DATA EXCERPTS:
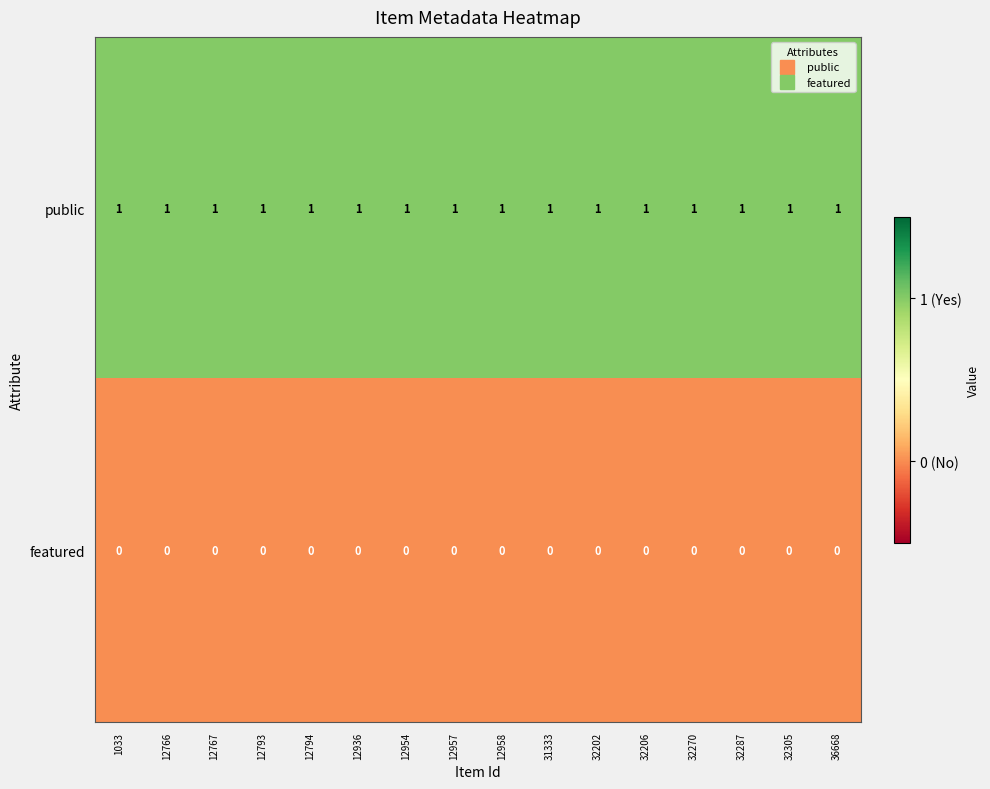

Is the value of featured at 1033 greater than the value of public at 12794?

No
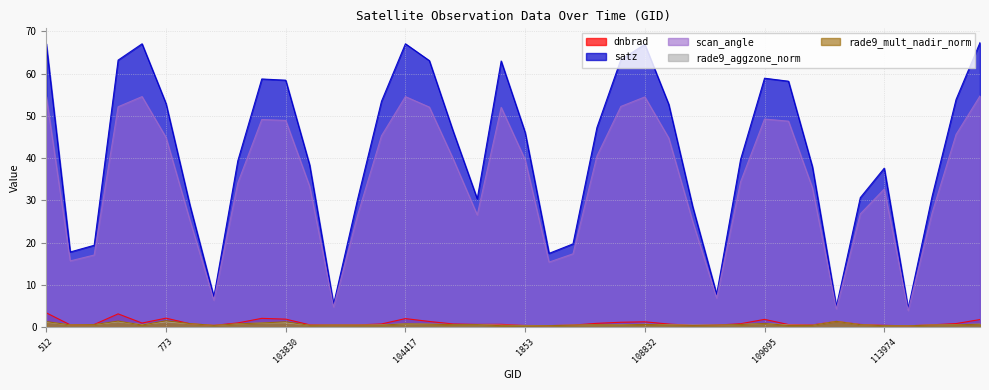

Does the chart display data point markers on the line(s)?

No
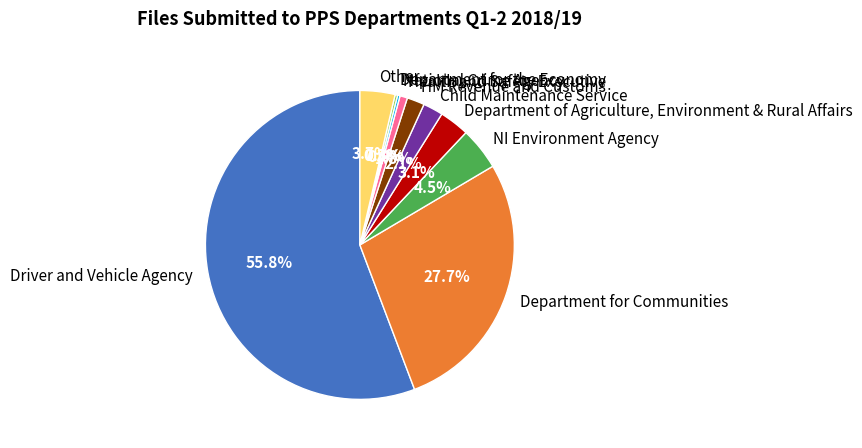

What percentage is the Other slice, to the nearest percent?

4%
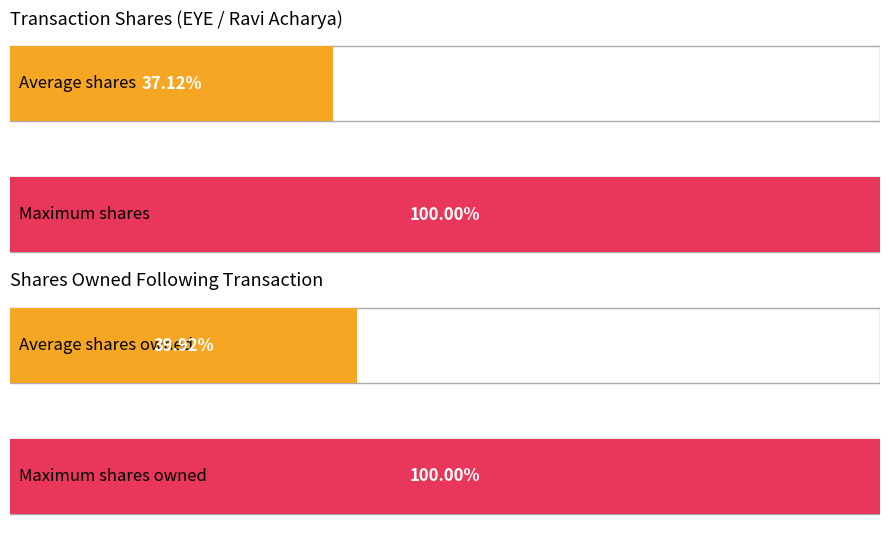

Are the bars horizontal?

Yes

EXERCISE REQUIREMENTS:
Rewrite the entries above with every "value" changed to "reading" and nothing else altered. Leave the pictures out.

ANSWER AREA:
Is the reading of featured at 1033 greater than the reading of public at 12794?

No

Does the chart display data point markers on the line(s)?

No

What percentage is the Other slice, to the nearest percent?

4%

Are the bars horizontal?

Yes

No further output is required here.